On Friday, the Supreme Court agreed to hear several challenges to the federal law that requires health plans to cover contraception. Let’s be clear about what the employers who are challenging the law are arguing. The law says that if an employer has a religious objection to covering contraception, they simply need to fill out a form stating their objection, and then the insurance company provides the coverage to the employees at no cost to the employer.
But the employers don’t even want to fill out the form, claiming it’s a burden on their religious beliefs. Basically, they want to block the insurance company from providing contraception coverage to their female employees, even though they don’t have to pay for it or even communicate with their employees about it.

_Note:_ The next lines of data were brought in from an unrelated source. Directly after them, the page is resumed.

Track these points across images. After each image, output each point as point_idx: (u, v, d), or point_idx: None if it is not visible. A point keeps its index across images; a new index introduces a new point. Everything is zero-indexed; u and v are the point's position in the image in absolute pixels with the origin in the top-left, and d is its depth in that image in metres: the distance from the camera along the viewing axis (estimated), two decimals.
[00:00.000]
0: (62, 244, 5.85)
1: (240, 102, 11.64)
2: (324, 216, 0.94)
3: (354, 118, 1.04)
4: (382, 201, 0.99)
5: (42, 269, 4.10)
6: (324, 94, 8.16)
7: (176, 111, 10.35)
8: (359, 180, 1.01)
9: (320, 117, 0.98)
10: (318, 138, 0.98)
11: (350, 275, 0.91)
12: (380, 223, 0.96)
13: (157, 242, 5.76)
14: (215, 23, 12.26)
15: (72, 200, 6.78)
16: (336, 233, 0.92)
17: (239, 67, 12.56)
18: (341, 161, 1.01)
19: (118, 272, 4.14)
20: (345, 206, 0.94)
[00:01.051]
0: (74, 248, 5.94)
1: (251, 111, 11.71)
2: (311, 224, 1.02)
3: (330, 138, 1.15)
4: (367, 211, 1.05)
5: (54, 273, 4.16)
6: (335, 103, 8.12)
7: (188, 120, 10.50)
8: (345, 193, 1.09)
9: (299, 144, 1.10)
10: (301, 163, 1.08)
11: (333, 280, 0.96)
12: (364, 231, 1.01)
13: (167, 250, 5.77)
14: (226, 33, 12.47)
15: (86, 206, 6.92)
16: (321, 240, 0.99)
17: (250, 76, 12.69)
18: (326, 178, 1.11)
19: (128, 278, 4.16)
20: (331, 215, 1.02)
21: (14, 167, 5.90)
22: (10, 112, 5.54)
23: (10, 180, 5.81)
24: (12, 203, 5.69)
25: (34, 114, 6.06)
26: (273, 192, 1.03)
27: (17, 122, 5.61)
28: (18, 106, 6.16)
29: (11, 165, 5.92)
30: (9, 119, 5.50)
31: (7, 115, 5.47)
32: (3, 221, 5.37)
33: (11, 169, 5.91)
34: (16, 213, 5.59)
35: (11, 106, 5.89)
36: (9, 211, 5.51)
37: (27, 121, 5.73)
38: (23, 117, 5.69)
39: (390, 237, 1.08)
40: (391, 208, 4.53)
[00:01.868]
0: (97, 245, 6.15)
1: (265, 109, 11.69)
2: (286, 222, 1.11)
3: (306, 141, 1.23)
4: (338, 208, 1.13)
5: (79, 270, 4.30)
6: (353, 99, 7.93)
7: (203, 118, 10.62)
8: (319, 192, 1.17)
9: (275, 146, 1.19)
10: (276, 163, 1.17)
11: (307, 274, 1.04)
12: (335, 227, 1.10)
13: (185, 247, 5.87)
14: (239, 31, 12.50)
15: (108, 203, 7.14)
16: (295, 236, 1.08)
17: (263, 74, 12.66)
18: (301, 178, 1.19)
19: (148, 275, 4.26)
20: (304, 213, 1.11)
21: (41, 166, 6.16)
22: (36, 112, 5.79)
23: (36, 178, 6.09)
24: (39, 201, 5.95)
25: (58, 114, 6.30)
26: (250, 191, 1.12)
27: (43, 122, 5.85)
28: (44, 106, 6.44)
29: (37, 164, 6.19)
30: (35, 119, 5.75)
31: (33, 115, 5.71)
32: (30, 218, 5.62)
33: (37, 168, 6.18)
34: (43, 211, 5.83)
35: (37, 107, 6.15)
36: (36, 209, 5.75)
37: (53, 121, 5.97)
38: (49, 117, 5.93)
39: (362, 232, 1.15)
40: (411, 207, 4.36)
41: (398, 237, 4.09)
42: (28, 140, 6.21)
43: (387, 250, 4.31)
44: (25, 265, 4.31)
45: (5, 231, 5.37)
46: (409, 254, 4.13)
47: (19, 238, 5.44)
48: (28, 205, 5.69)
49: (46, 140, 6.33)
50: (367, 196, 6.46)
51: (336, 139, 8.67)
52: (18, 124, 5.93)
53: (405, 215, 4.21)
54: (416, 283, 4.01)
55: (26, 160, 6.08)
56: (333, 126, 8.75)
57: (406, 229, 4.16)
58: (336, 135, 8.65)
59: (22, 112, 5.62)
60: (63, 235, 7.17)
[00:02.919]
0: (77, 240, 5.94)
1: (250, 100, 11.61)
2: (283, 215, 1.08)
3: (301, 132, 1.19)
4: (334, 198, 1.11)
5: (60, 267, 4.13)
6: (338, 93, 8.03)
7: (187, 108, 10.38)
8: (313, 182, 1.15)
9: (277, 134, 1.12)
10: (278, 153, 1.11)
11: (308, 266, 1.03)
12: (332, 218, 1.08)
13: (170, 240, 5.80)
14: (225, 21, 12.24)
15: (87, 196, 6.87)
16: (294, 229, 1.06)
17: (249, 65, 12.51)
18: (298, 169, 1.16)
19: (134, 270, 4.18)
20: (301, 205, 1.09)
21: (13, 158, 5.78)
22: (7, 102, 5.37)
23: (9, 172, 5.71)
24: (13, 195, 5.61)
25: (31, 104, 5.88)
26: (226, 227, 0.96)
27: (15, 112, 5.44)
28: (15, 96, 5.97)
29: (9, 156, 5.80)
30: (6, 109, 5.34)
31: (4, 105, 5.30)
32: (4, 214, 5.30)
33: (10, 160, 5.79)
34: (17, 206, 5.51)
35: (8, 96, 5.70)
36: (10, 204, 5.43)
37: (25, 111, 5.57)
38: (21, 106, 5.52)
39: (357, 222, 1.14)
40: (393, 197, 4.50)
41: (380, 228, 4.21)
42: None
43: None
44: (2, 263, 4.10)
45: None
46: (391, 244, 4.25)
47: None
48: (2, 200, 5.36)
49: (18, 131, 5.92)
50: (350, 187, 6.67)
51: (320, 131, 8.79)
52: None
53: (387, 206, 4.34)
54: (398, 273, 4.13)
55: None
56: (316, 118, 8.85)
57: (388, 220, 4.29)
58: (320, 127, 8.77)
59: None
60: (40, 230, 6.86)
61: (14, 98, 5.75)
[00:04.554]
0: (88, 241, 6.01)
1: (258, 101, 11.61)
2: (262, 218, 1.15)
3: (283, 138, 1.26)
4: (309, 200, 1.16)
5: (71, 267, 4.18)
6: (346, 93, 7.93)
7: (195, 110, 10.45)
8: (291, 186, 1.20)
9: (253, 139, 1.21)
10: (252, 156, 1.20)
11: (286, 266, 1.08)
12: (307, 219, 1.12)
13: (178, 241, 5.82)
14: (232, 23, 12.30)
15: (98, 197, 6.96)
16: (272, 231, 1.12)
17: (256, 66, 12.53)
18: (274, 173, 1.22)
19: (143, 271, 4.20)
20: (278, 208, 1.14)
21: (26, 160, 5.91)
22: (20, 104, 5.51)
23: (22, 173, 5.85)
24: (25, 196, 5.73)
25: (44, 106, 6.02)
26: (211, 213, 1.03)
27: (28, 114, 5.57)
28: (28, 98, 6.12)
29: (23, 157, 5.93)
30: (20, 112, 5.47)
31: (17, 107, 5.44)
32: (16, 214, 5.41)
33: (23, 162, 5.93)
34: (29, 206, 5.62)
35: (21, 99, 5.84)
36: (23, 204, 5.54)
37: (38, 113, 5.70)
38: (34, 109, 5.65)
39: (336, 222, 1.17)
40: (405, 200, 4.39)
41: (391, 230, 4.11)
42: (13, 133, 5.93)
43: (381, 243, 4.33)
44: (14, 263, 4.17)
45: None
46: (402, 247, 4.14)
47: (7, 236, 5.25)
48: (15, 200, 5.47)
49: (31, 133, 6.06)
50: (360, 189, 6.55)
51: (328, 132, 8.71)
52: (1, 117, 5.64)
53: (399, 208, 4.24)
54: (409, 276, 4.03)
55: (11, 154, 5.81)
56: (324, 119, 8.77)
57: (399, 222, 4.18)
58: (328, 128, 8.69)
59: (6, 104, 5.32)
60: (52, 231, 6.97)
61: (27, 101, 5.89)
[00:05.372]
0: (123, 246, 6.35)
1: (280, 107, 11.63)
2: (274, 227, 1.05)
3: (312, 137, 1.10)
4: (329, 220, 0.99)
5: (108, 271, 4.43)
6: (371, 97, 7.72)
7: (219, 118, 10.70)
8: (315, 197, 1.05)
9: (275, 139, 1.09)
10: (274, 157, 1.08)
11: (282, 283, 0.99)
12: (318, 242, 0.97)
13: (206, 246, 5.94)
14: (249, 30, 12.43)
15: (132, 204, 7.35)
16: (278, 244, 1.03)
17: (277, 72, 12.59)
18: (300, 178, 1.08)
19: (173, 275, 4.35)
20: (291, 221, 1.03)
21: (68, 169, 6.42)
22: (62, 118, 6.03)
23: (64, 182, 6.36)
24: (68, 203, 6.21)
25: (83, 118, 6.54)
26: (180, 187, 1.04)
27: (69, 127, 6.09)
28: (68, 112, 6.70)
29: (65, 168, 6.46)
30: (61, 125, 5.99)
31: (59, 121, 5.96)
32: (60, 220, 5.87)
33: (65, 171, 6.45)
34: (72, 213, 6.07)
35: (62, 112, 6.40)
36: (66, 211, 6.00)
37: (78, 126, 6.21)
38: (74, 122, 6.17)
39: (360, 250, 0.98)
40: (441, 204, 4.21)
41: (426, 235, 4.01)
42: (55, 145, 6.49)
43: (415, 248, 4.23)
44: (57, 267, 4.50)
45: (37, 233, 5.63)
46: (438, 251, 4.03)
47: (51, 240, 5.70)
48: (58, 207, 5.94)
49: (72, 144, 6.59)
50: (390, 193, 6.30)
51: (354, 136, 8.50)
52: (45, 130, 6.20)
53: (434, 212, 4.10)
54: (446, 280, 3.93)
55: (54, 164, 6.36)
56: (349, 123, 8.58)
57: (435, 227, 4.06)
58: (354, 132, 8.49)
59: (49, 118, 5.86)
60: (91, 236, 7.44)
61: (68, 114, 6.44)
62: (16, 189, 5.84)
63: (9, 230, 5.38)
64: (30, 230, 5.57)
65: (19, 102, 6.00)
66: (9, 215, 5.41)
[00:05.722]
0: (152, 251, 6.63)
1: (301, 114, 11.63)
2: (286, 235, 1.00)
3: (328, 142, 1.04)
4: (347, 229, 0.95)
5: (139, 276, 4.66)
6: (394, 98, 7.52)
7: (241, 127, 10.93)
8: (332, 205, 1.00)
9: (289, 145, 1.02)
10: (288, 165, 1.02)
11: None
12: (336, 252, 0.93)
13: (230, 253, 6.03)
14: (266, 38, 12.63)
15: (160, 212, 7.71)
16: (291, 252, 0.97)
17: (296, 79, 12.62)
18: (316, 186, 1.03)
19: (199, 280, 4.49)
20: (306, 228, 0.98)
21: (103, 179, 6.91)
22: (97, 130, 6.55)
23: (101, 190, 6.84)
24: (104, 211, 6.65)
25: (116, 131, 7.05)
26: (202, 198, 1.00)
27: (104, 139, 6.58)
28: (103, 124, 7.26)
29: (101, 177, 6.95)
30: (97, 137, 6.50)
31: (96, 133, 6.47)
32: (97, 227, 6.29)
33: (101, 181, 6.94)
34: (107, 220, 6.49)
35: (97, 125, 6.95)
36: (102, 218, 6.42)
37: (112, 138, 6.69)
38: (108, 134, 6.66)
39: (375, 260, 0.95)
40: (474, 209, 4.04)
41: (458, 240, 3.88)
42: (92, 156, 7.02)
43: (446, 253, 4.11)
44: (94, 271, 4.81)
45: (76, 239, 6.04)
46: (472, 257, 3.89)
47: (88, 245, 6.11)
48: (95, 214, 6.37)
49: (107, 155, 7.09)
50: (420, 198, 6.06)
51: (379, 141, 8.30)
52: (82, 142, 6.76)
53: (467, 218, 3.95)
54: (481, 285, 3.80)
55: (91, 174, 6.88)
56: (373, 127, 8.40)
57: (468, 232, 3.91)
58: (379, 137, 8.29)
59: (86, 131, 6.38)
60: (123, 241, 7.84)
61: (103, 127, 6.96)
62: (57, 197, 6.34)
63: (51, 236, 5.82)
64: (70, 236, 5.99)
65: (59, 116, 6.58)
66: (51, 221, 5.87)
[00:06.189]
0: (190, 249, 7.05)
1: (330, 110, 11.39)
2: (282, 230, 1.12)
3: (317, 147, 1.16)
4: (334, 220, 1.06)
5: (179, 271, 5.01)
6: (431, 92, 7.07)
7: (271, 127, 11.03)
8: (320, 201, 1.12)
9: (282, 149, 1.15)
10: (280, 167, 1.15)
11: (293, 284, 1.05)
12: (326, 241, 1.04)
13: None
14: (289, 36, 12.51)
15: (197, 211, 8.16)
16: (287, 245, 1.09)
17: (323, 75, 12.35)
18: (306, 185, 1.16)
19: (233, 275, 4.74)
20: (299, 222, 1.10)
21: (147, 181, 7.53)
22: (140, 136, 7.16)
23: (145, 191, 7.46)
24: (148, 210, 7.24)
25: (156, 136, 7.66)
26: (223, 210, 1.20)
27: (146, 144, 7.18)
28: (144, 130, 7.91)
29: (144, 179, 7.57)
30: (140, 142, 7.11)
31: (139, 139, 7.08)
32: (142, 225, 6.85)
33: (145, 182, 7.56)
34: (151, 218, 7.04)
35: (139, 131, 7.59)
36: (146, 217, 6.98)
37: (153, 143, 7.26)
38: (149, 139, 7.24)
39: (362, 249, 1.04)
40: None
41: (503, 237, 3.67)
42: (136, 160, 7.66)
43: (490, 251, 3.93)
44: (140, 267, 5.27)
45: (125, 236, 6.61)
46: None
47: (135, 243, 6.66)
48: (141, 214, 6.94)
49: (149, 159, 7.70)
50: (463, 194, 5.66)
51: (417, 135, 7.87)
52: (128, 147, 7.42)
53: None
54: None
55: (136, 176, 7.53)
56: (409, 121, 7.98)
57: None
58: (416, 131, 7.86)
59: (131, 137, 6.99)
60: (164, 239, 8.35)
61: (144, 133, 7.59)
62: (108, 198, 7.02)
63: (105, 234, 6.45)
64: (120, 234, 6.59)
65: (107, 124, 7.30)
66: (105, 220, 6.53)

So what is it called when a boss tries to use religious beliefs to block female employees from having contraception coverage? Easy: discrimination, plain and simple.
Limiting women’s access to contraception coverage is sex discrimination. Women already pay more for health care than men. And contraception is crucial for women’s equal participation in society. Being able to decide whether and when to have children has a direct effect on women’s ability to create their own paths in terms of their schooling, their careers, and their families.

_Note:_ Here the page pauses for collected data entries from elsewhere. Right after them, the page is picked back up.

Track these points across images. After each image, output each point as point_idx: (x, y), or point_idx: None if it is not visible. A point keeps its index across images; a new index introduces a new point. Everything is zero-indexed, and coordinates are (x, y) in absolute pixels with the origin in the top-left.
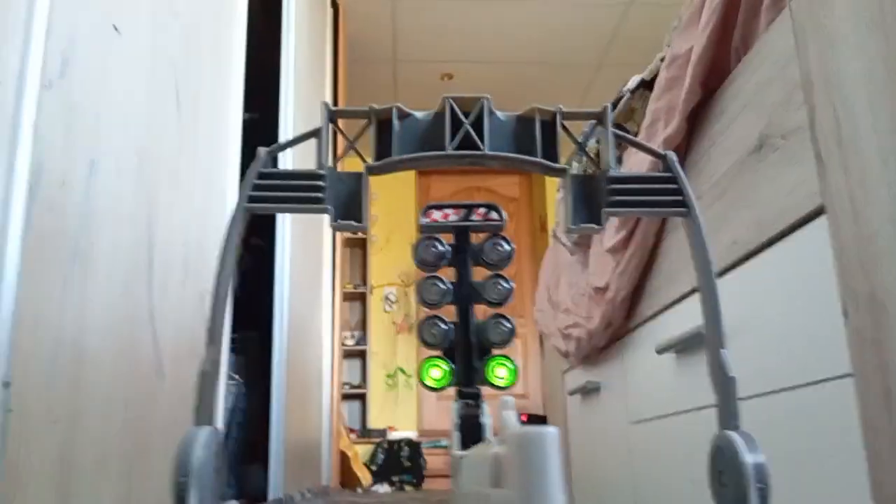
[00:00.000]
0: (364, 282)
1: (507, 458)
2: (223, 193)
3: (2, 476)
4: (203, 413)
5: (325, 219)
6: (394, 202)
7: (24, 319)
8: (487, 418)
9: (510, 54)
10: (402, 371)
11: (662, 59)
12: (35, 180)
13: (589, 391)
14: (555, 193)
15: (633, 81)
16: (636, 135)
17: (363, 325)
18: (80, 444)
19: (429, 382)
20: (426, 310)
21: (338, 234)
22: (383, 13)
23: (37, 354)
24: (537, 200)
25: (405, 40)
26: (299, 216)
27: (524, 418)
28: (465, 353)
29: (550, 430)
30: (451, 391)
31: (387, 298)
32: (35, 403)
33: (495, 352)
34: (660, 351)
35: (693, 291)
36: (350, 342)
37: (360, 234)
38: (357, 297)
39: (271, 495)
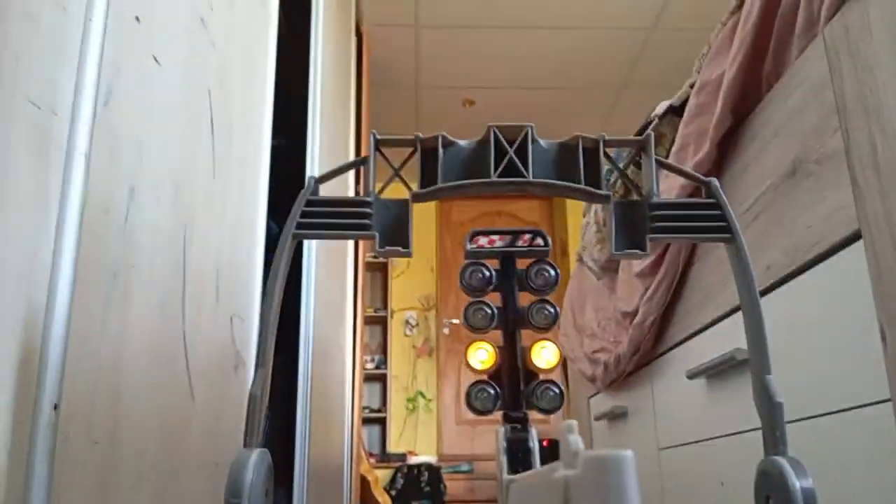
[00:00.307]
0: (385, 306)
1: (579, 482)
2: (253, 218)
3: (49, 497)
4: (252, 435)
5: (350, 242)
6: (414, 226)
7: (72, 343)
8: (535, 443)
9: (532, 79)
10: (422, 395)
11: (692, 86)
12: (83, 207)
13: (616, 416)
14: (575, 218)
15: (662, 107)
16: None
17: (383, 348)
18: (119, 465)
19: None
20: (472, 334)
21: (360, 258)
22: (406, 40)
23: (81, 377)
24: (558, 225)
25: (427, 66)
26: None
27: (546, 443)
28: (512, 377)
29: (627, 454)
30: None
31: (407, 322)
32: (78, 425)
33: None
34: (690, 376)
35: (724, 316)
36: (370, 366)
37: (380, 259)
38: (377, 321)
39: None
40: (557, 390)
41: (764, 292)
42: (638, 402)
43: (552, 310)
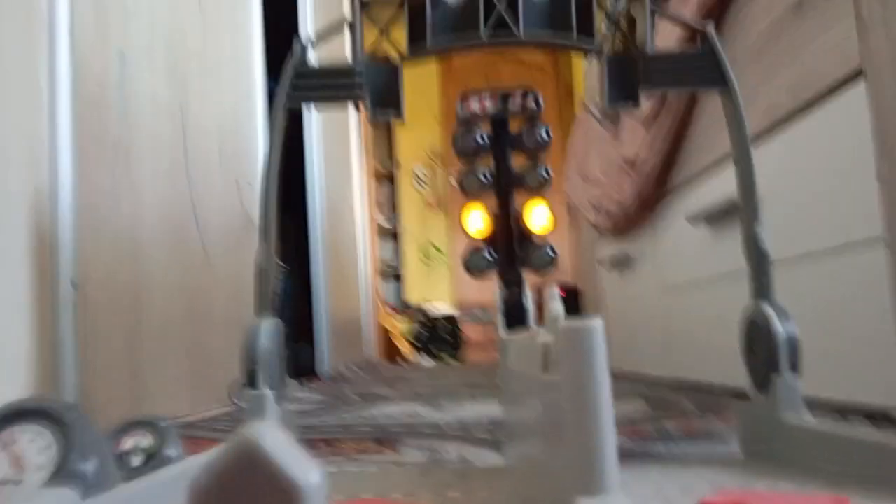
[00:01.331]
0: (392, 161)
1: (555, 348)
2: (250, 79)
3: (78, 368)
4: (263, 304)
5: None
6: (416, 76)
7: (84, 220)
8: (530, 302)
9: None
10: (435, 247)
11: None
12: (74, 79)
13: (621, 260)
14: (582, 61)
15: None
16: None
17: (394, 204)
18: (144, 331)
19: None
20: (467, 198)
21: (362, 113)
22: None
23: (97, 251)
24: (563, 67)
25: None
26: None
27: (562, 294)
28: (507, 240)
29: (596, 323)
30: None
31: (416, 176)
32: (100, 297)
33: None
34: (690, 220)
35: (725, 158)
36: (382, 221)
37: (367, 117)
38: (387, 177)
39: (321, 371)
40: (550, 251)
41: (764, 132)
42: (642, 247)
43: (545, 170)
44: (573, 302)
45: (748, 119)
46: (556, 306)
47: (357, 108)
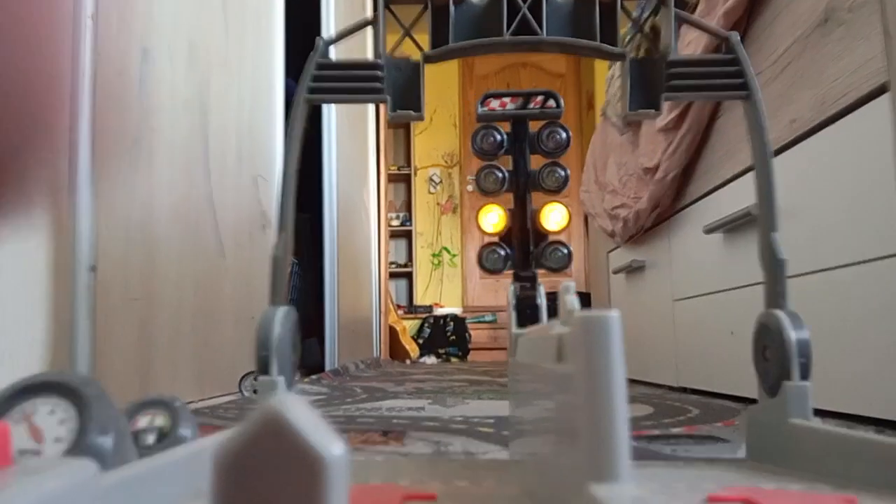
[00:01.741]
0: (408, 163)
1: (570, 338)
2: (270, 77)
3: (93, 353)
4: (277, 294)
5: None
6: (437, 80)
7: (101, 207)
8: (543, 300)
9: None
10: (447, 250)
11: None
12: (95, 71)
13: (634, 270)
14: (603, 69)
15: None
16: (694, 8)
17: (408, 206)
18: (157, 320)
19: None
20: (485, 197)
21: (381, 116)
22: None
23: (114, 240)
24: (585, 76)
25: None
26: None
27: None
28: (523, 239)
29: (613, 314)
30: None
31: (431, 180)
32: (116, 285)
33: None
34: (708, 231)
35: (745, 171)
36: (396, 223)
37: (387, 115)
38: (402, 179)
39: (328, 367)
40: (565, 251)
41: (787, 146)
42: (655, 257)
43: (563, 172)
44: (584, 307)
45: (770, 129)
46: (572, 300)
47: (376, 105)
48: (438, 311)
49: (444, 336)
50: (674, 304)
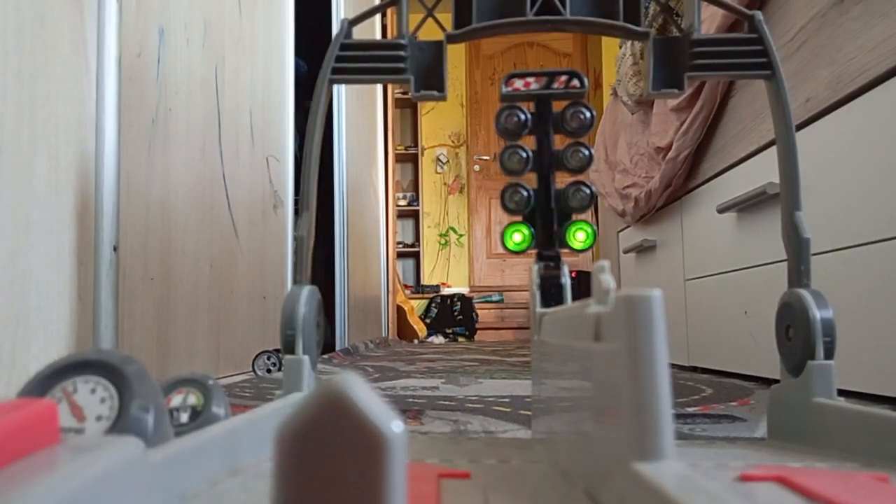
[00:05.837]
0: (415, 143)
1: (611, 318)
2: (282, 58)
3: (116, 329)
4: (302, 273)
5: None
6: None
7: (123, 187)
8: (567, 279)
9: None
10: (454, 230)
11: None
12: (119, 54)
13: (644, 249)
14: (610, 49)
15: None
16: None
17: (415, 186)
18: (175, 299)
19: (510, 246)
20: (508, 178)
21: (389, 95)
22: None
23: (133, 219)
24: (592, 56)
25: None
26: None
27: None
28: (546, 219)
29: (657, 292)
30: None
31: (438, 160)
32: (135, 264)
33: (575, 217)
34: (721, 210)
35: (758, 151)
36: (403, 203)
37: (409, 95)
38: (409, 159)
39: (338, 346)
40: (590, 230)
41: (802, 125)
42: (667, 236)
43: (587, 152)
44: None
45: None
46: (607, 278)
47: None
48: (445, 291)
49: (452, 316)
50: (686, 284)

Don’t get me wrong, religious liberty is a fundamental value guaranteed by the Constitution, and it’s one that we fight for here at the ACLU. But religious freedom doesn’t give employers the right to discriminate against their female employees. And filling out a simple form to opt out of providing contraception coverage is not a burden on religious beliefs.
If the employers prevail in these cases, their employees will be denied a benefit guaranteed by law. Women will literally be paying for their employers’ beliefs. No employee should have her benefits taken away from her because of the employer’s religious beliefs. That’s why we’re leading the way to ensure a victory come decision day.